(Collected data)
^^^^

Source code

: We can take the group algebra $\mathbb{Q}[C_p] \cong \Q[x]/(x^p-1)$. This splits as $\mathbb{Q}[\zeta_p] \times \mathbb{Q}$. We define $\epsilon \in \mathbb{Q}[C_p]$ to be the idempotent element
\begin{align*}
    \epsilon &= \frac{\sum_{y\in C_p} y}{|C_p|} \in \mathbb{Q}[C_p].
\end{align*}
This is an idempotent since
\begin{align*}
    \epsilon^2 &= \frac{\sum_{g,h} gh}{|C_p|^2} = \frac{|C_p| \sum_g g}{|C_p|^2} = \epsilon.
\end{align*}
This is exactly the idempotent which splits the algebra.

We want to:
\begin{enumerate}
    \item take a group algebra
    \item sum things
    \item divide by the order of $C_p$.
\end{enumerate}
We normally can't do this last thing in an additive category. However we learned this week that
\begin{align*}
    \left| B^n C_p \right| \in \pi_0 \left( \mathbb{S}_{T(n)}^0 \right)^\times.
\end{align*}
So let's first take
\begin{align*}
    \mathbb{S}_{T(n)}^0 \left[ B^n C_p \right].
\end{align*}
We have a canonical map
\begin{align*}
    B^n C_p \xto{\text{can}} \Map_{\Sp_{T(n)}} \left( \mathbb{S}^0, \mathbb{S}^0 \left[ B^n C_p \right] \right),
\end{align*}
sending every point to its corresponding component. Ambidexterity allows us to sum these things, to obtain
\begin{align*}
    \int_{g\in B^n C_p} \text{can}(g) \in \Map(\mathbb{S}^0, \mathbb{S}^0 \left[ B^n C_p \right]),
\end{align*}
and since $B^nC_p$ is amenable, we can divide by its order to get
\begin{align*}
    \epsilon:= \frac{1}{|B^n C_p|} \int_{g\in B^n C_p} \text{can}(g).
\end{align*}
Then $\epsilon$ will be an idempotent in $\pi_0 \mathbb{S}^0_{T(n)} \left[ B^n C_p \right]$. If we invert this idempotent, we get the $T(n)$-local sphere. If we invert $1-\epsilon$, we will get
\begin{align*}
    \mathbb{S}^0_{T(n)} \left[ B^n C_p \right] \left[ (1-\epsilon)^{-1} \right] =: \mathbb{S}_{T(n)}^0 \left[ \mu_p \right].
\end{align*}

^^^^

WORK TASK: The records shown above are to be retyped exactly, with none omitted.

REPLY TO THE TASK:
Source code

: We can take the group algebra $\mathbb{Q}[C_p] \cong \Q[x]/(x^p-1)$. This splits as $\mathbb{Q}[\zeta_p] \times \mathbb{Q}$. We define $\epsilon \in \mathbb{Q}[C_p]$ to be the idempotent element
\begin{align*}
    \epsilon &= \frac{\sum_{y\in C_p} y}{|C_p|} \in \mathbb{Q}[C_p].
\end{align*}
This is an idempotent since
\begin{align*}
    \epsilon^2 &= \frac{\sum_{g,h} gh}{|C_p|^2} = \frac{|C_p| \sum_g g}{|C_p|^2} = \epsilon.
\end{align*}
This is exactly the idempotent which splits the algebra.

We want to:
\begin{enumerate}
    \item take a group algebra
    \item sum things
    \item divide by the order of $C_p$.
\end{enumerate}
We normally can't do this last thing in an additive category. However we learned this week that
\begin{align*}
    \left| B^n C_p \right| \in \pi_0 \left( \mathbb{S}_{T(n)}^0 \right)^\times.
\end{align*}
So let's first take
\begin{align*}
    \mathbb{S}_{T(n)}^0 \left[ B^n C_p \right].
\end{align*}
We have a canonical map
\begin{align*}
    B^n C_p \xto{\text{can}} \Map_{\Sp_{T(n)}} \left( \mathbb{S}^0, \mathbb{S}^0 \left[ B^n C_p \right] \right),
\end{align*}
sending every point to its corresponding component. Ambidexterity allows us to sum these things, to obtain
\begin{align*}
    \int_{g\in B^n C_p} \text{can}(g) \in \Map(\mathbb{S}^0, \mathbb{S}^0 \left[ B^n C_p \right]),
\end{align*}
and since $B^nC_p$ is amenable, we can divide by its order to get
\begin{align*}
    \epsilon:= \frac{1}{|B^n C_p|} \int_{g\in B^n C_p} \text{can}(g).
\end{align*}
Then $\epsilon$ will be an idempotent in $\pi_0 \mathbb{S}^0_{T(n)} \left[ B^n C_p \right]$. If we invert this idempotent, we get the $T(n)$-local sphere. If we invert $1-\epsilon$, we will get
\begin{align*}
    \mathbb{S}^0_{T(n)} \left[ B^n C_p \right] \left[ (1-\epsilon)^{-1} \right] =: \mathbb{S}_{T(n)}^0 \left[ \mu_p \right].
\end{align*}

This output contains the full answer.